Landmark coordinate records
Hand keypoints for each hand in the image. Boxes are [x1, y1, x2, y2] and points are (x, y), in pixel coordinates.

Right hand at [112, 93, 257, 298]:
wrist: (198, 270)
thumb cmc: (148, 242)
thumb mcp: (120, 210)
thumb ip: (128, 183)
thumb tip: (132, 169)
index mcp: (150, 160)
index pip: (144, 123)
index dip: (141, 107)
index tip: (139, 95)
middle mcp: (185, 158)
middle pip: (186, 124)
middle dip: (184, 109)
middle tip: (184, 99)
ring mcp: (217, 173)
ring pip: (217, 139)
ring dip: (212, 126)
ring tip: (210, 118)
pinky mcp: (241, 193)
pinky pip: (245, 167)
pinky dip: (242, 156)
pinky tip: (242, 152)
--
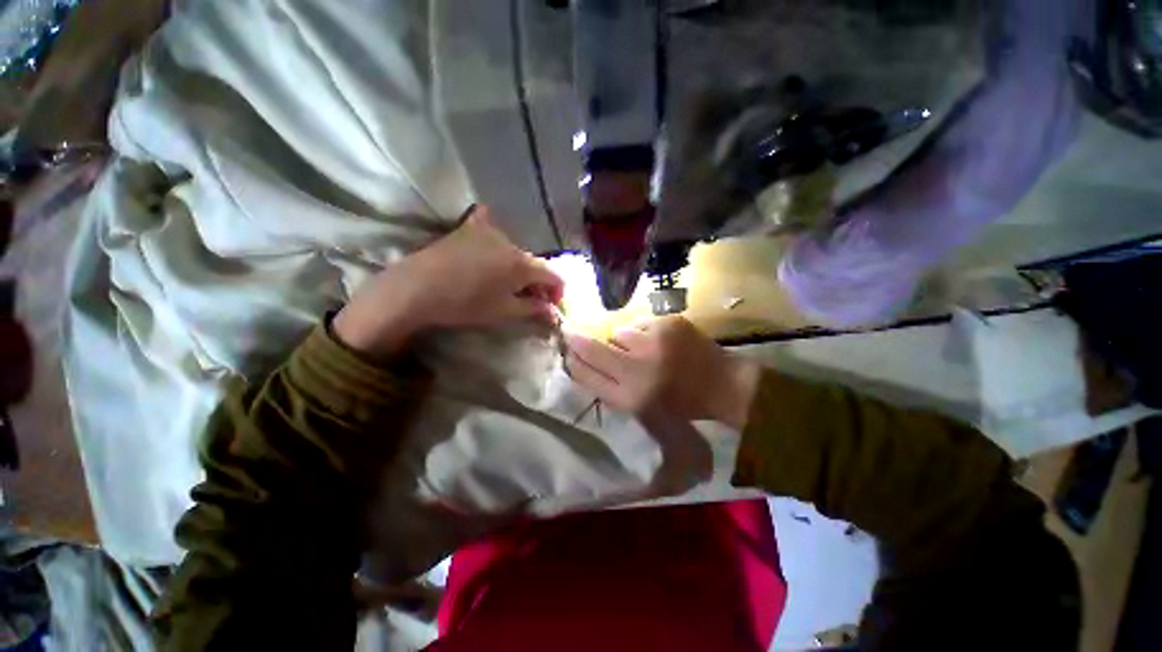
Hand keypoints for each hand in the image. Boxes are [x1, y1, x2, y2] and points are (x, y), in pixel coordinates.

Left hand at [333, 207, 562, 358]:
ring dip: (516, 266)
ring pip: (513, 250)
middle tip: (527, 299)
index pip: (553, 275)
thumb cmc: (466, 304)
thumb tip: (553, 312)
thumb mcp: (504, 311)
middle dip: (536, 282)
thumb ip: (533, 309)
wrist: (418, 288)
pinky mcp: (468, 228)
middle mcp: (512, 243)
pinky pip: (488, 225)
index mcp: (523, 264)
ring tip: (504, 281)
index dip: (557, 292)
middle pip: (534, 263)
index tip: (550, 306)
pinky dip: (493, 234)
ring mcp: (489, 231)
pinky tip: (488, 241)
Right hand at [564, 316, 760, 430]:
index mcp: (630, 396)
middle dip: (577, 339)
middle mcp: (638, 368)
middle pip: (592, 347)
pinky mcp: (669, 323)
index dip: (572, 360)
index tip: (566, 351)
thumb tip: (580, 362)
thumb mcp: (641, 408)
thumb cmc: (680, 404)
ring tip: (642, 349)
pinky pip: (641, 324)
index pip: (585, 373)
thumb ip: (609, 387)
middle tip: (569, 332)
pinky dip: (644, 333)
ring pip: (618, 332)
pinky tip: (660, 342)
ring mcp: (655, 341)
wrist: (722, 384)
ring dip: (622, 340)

Action item
Would you retype the lines above from the one with "pinky dip: (493, 234)" down to the one with "ring dip: (622, 340)", word for word, both ends included and no other lines?

Expected answer
pinky dip: (493, 234)
ring mcp: (489, 231)
pinky tip: (488, 241)
Right hand at [564, 316, 760, 430]:
index mcp: (630, 396)
middle dip: (577, 339)
middle mcp: (638, 368)
middle pip: (592, 347)
pinky mcp: (669, 323)
index dip: (572, 360)
index tip: (566, 351)
thumb tip: (580, 362)
thumb mcp: (641, 408)
thumb cmc: (680, 404)
ring tip: (642, 349)
pinky pip: (641, 324)
index pip: (585, 373)
thumb ip: (609, 387)
middle tip: (569, 332)
pinky dip: (644, 333)
ring pip: (618, 332)
pinky tip: (660, 342)
ring mcp: (655, 341)
wrist: (722, 384)
ring dip: (622, 340)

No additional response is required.